Start of Given records

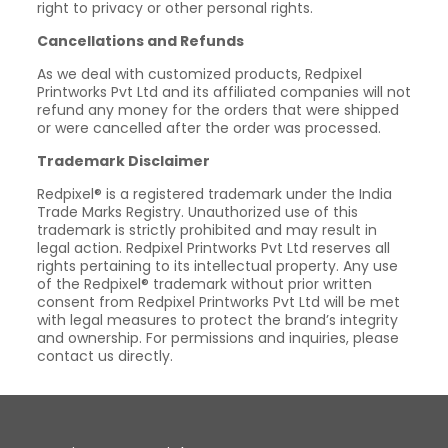
right to privacy or other personal rights.
Cancellations and Refunds
As we deal with customized products, Redpixel
Printworks Pvt Ltd and its affiliated companies will not
refund any money for the orders that were shipped
or were cancelled after the order was processed.
Trademark Disclaimer
Redpixel® is a registered trademark under the India
Trade Marks Registry. Unauthorized use of this
trademark is strictly prohibited and may result in
legal action. Redpixel Printworks Pvt Ltd reserves all
rights pertaining to its intellectual property. Any use
of the Redpixel® trademark without prior written
consent from Redpixel Printworks Pvt Ltd will be met
with legal measures to protect the brand’s integrity
and ownership. For permissions and inquiries, please
contact us directly.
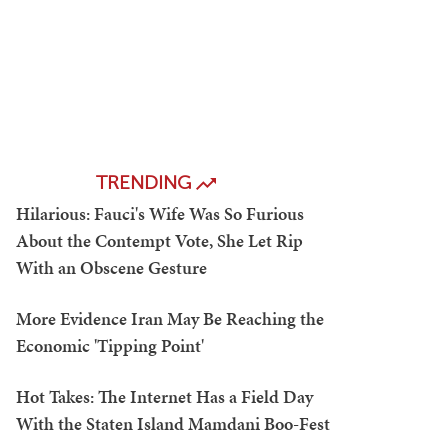
TRENDING
Hilarious: Fauci's Wife Was So Furious
About the Contempt Vote, She Let Rip
With an Obscene Gesture
More Evidence Iran May Be Reaching the
Economic 'Tipping Point'
Hot Takes: The Internet Has a Field Day
With the Staten Island Mamdani Boo-Fest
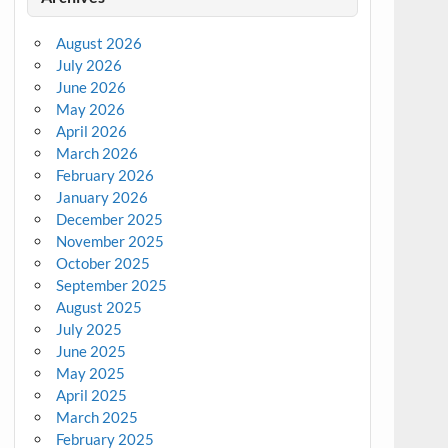
August 2026
July 2026
June 2026
May 2026
April 2026
March 2026
February 2026
January 2026
December 2025
November 2025
October 2025
September 2025
August 2025
July 2025
June 2025
May 2025
April 2025
March 2025
February 2025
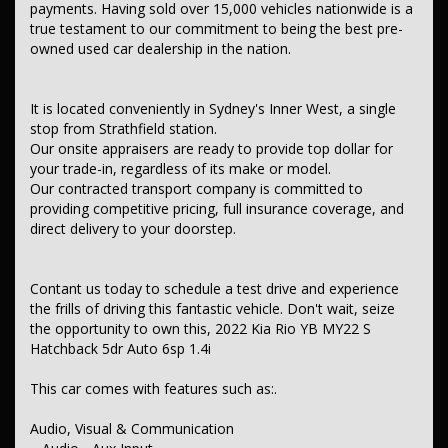
payments. Having sold over 15,000 vehicles nationwide is a
– Multi-function Control Screen - Colour
– Smart Device Integration - Android Auto
true testament to our commitment to being the best pre-
– Smart Device App Display/Control
owned used car dealership in the nation.
– Smart Device Integration - Android Auto Wireless
– Smart Device Integration - Apple CarPlay Wireless
– 6 Speaker Stereo
It is located conveniently in Sydney's Inner West, a single
Safety & Security
stop from Strathfield station.
– Airbag - Driver
Our onsite appraisers are ready to provide top dollar for
– Airbag - Passenger
your trade-in, regardless of its make or model.
– Airbags - Head for 1st Row Seats (Front)
Our contracted transport company is committed to
– Airbags - Head for 2nd Row Seats
providing competitive pricing, full insurance coverage, and
– Airbags - Side for 1st Row Occupants (Front)
direct delivery to your doorstep.
– Seatbelts - Lap/Sash for 5 seats
– Seatbelt - Pretensioners 1st Row (Front)
– Seatbelt - Load Limiters 1st Row (Front)
– Seatbelt - Adjustable Height 1st Row
Contant us today to schedule a test drive and experience
– Brake Assist
the frills of driving this fantastic vehicle. Don't wait, seize
– ABS (Antilock Brakes)
the opportunity to own this, 2022 Kia Rio YB MY22 S
– Control - Traction
Hatchback 5dr Auto 6sp 1.4i
– Control - Electronic Stability
– Hill Holder
– EBD (Electronic Brake Force Distribution)
This car comes with features such as:.
– Control - Park Distance Rear
– Parking Assist - Graphical Display
Audio, Visual & Communication
– Camera - Rear Vision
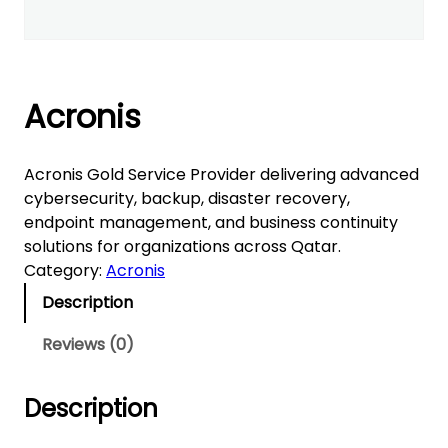
Acronis
Acronis Gold Service Provider delivering advanced
cybersecurity, backup, disaster recovery,
endpoint management, and business continuity
solutions for organizations across Qatar.
Category:
Acronis
Description
Reviews (0)
Description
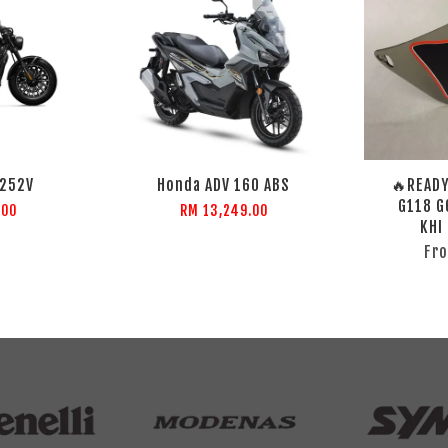
C252V
Honda ADV 160 ABS
🔥READY
G118 G
.00
RM 13,249.00
KHI
Fr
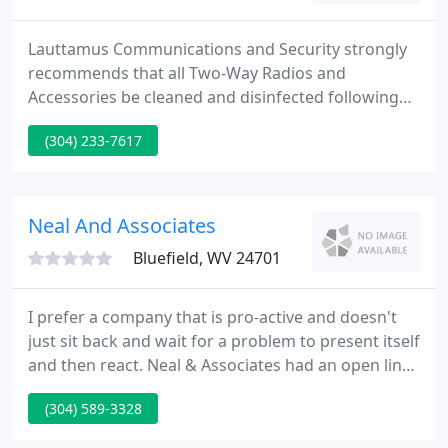
Lauttamus Communications and Security strongly
recommends that all Two-Way Radios and
Accessories be cleaned and disinfected following
guidelines set forth by the Centers for Disease
(304) 233-7617
Control (CDC) and World Health Organization
(WHO). 1. Please read this bulletin, containing
information on how to proceed with these
disinfecting guidelines.
Neal And Associates
Bluefield, WV 24701
I prefer a company that is pro-active and doesn't
just sit back and wait for a problem to present itself
and then react. Neal & Associates had an open line
of communication with me and that is vital to a
(304) 589-3328
mutually beneficial relationship. If you want a
company that truly cares about its clients, give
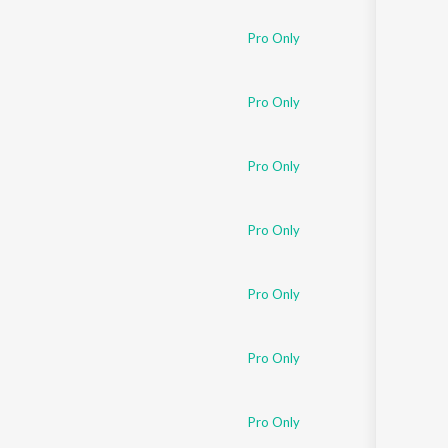
Pro Only
Pro Only
Pro Only
Pro Only
Pro Only
Pro Only
Pro Only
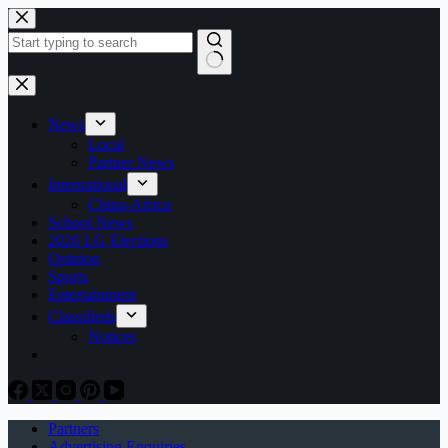
Skip
to
content
No
results
News
Local
Partner News
International
China-Africa
School News
2026 LG Elections
Opinion
Sports
Entertainment
Classifieds
Notices
Partners
Advertising Enquiries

End of Given records

- Work request -
Please print every line of the material above word for word, omitting the pictures.

- Solved exercise -
right to privacy or other personal rights.
Cancellations and Refunds
As we deal with customized products, Redpixel
Printworks Pvt Ltd and its affiliated companies will not
refund any money for the orders that were shipped
or were cancelled after the order was processed.
Trademark Disclaimer
Redpixel® is a registered trademark under the India
Trade Marks Registry. Unauthorized use of this
trademark is strictly prohibited and may result in
legal action. Redpixel Printworks Pvt Ltd reserves all
rights pertaining to its intellectual property. Any use
of the Redpixel® trademark without prior written
consent from Redpixel Printworks Pvt Ltd will be met
with legal measures to protect the brand’s integrity
and ownership. For permissions and inquiries, please
contact us directly.
TRENDING
Hilarious: Fauci's Wife Was So Furious
About the Contempt Vote, She Let Rip
With an Obscene Gesture
More Evidence Iran May Be Reaching the
Economic 'Tipping Point'
Hot Takes: The Internet Has a Field Day
With the Staten Island Mamdani Boo-Fest
August 2026
July 2026
June 2026
May 2026
April 2026
March 2026
February 2026
January 2026
December 2025
November 2025
October 2025
September 2025
August 2025
July 2025
June 2025
May 2025
April 2025
March 2025
February 2025
payments. Having sold over 15,000 vehicles nationwide is a
– Multi-function Control Screen - Colour
– Smart Device Integration - Android Auto
true testament to our commitment to being the best pre-
– Smart Device App Display/Control
owned used car dealership in the nation.
– Smart Device Integration - Android Auto Wireless
– Smart Device Integration - Apple CarPlay Wireless
– 6 Speaker Stereo
It is located conveniently in Sydney's Inner West, a single
Safety & Security
stop from Strathfield station.
– Airbag - Driver
Our onsite appraisers are ready to provide top dollar for
– Airbag - Passenger
your trade-in, regardless of its make or model.
– Airbags - Head for 1st Row Seats (Front)
Our contracted transport company is committed to
– Airbags - Head for 2nd Row Seats
providing competitive pricing, full insurance coverage, and
– Airbags - Side for 1st Row Occupants (Front)
direct delivery to your doorstep.
– Seatbelts - Lap/Sash for 5 seats
– Seatbelt - Pretensioners 1st Row (Front)
– Seatbelt - Load Limiters 1st Row (Front)
– Seatbelt - Adjustable Height 1st Row
Contant us today to schedule a test drive and experience
– Brake Assist
the frills of driving this fantastic vehicle. Don't wait, seize
– ABS (Antilock Brakes)
the opportunity to own this, 2022 Kia Rio YB MY22 S
– Control - Traction
Hatchback 5dr Auto 6sp 1.4i
– Control - Electronic Stability
– Hill Holder
– EBD (Electronic Brake Force Distribution)
This car comes with features such as:.
– Control - Park Distance Rear
– Parking Assist - Graphical Display
Audio, Visual & Communication
– Camera - Rear Vision
Acronis
Acronis Gold Service Provider delivering advanced
cybersecurity, backup, disaster recovery,
endpoint management, and business continuity
solutions for organizations across Qatar.
Category:
Acronis
Description
Reviews (0)
Description
C252V
Honda ADV 160 ABS
🔥READY
G118 G
.00
RM 13,249.00
KHI
Fr
Lauttamus Communications and Security strongly
recommends that all Two-Way Radios and
Accessories be cleaned and disinfected following
guidelines set forth by the Centers for Disease
(304) 233-7617
Control (CDC) and World Health Organization
(WHO). 1. Please read this bulletin, containing
information on how to proceed with these
disinfecting guidelines.
Neal And Associates
Bluefield, WV 24701
I prefer a company that is pro-active and doesn't
just sit back and wait for a problem to present itself
and then react. Neal & Associates had an open line
of communication with me and that is vital to a
(304) 589-3328
mutually beneficial relationship. If you want a
company that truly cares about its clients, give
Pro Only
Pro Only
Pro Only
Pro Only
Pro Only
Pro Only
Pro Only
Skip
to
content
No
results
News
Local
Partner News
International
China-Africa
School News
2026 LG Elections
Opinion
Sports
Entertainment
Classifieds
Notices
Partners
Advertising Enquiries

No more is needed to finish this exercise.